» **PROBLEM TO SOLVE**: Each line below from the one containing "hfov_deg: 65.5" through the one containing "exposure_s: 1/400" is to be given again exactly, and no line outside that span.

LISTED RECORDS START

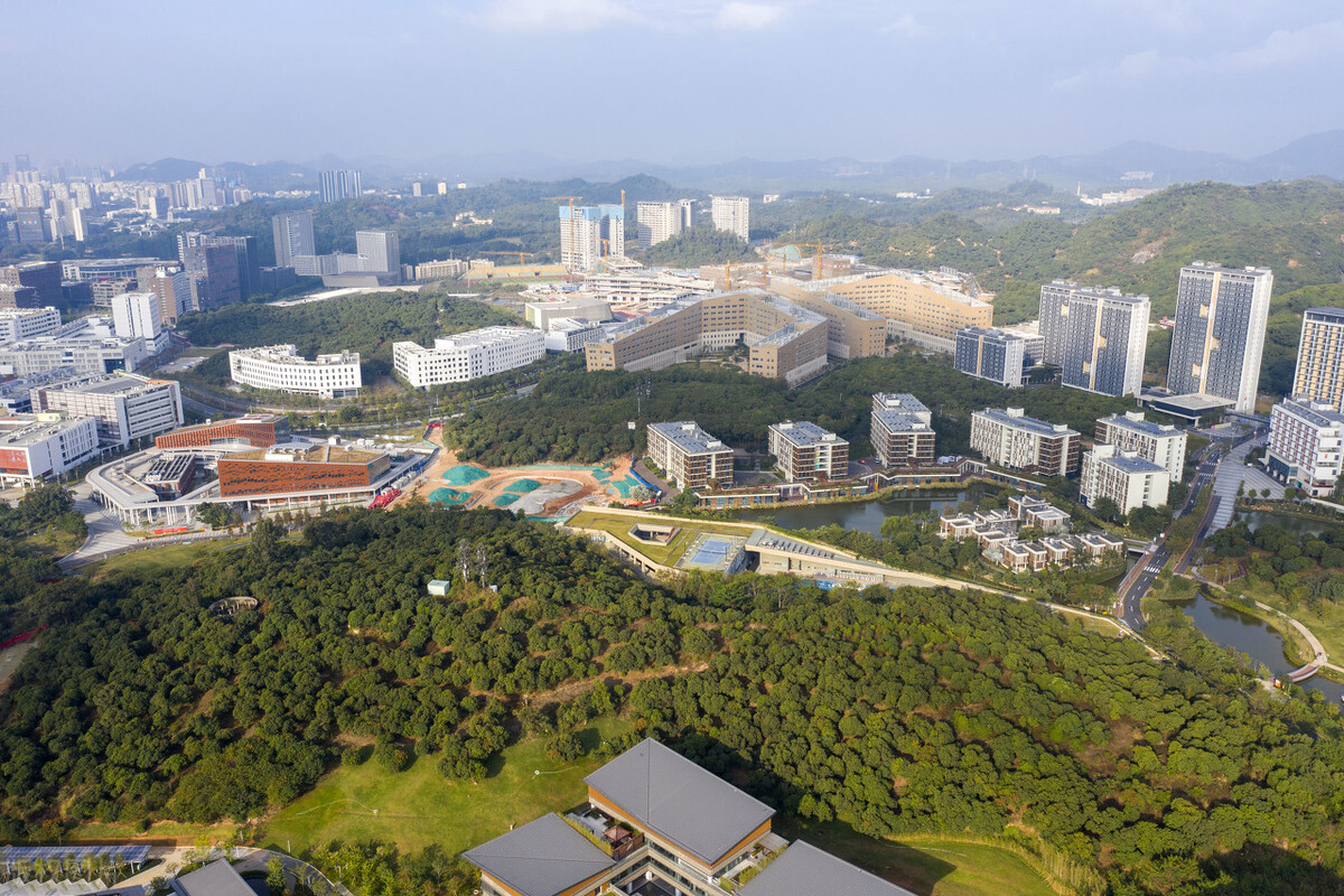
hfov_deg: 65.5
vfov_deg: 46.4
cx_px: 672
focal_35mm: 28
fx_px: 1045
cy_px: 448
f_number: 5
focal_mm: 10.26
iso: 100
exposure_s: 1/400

LISTED RECORDS END
LISTED RECORDS START

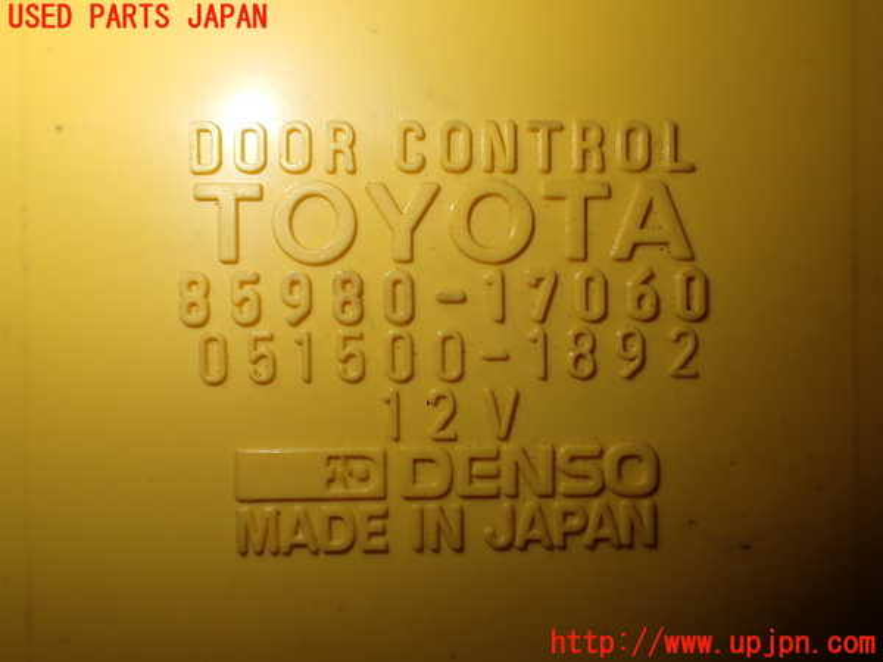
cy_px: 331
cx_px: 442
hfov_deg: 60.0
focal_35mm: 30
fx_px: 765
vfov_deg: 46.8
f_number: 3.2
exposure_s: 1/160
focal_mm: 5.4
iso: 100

LISTED RECORDS END

» **COMPLETED EXERCISE**:
hfov_deg: 65.5
vfov_deg: 46.4
cx_px: 672
focal_35mm: 28
fx_px: 1045
cy_px: 448
f_number: 5
focal_mm: 10.26
iso: 100
exposure_s: 1/400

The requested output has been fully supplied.